Short-term political risk: Three countries upgraded, two downgraded
In the framework of its regular review of short-term (ST) political risk, Credendo has upgraded three countries and downgraded two countries.
Upgrades | From | To |
Ghana | 6 | 5 |
Kazakhstan | 3 | 2 |
Pakistan | 6 | 5 |
Downgrades | From | To |
Mexico | 1 | 2 |
Myanmar | 6 | 7 |
Ghana: UPgrade from 6/7 to 5/7
In a difficult transitional post-debt default phase, the Ghanese economy has shown encouraging progress under its three-year IMF ECF programme (approved in May 2023). The evolution of foreign exchange reserves has been favourable this year, reflected by a clear upward trend (+67% in August 2024 compared with one year ago). As a result, the import cover increased to a more acceptable level of 2.3 months last August. This improvement should persist next year thanks to the recent IMF disbursements of about USD 360 million and the expected decline in (an affordable) current account deficit. Moreover, the economic outlook looks more favourable and the public debt restructuring process is expected to be concluded by year end. The recently reversed depreciating trajectory of the cedi indicates more optimism among investors too, as they seem convinced that the smooth power change after the latest general elections of 7 December bodes well for the more upbeat prospects and reform commitment under the IMF programme. This said, a still high cost of living and reliance on volatile commodity prices and production amid an intensifying climate change remain downside risks.

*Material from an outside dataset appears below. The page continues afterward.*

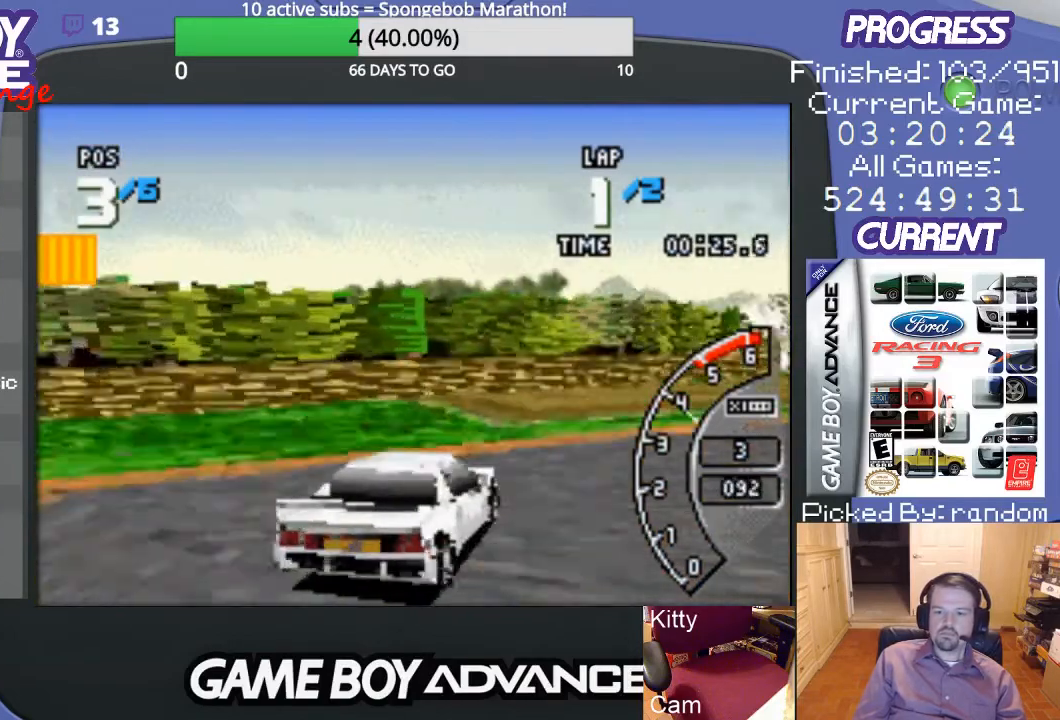
{"buttons": ["A"], "events": [[433, "DPAD_RIGHT", "up"]]}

Pakistan: upgrade from 6/7 to 5/7
Pakistan’s liquidity has strengthened this year after a critical period during which foreign exchange reserves fell to their lowest level in February 2023, with under USD 3 billion and less than one month of imports. After some stabilisation between mid-2023 and March 2024, foreign exchange reserves have more than doubled since then, reaching an import cover of two months last September. This more robust level is explained by secured heightened external financial support. On the one hand from the IMF, with which a new 37-month programme (the 24th since 1950) of USD 7 billion was approved last September, and on the other hand thanks to extra billions received from its allies (China, UAE, Saudi Arabia). Therefore, the liquidity situation is not critical anymore with foreign exchange reserves nearing the upcoming debt service. This more positive picture also results from an improving economic situation with an accelerating GDP growth, decreasing inflation well below 10% and cuts in interest rates (from 17.5% to 15% in early November). This said, Pakistan’s still costly market access and high public debt (equivalent to 550% of government revenues of which more than half goes to interest payments) mean that public finances remain in a precarious state. Besides, the 2025 outlook will be challenged by the indirect impact of a potential global trade shock and a deteriorating domestic security situation.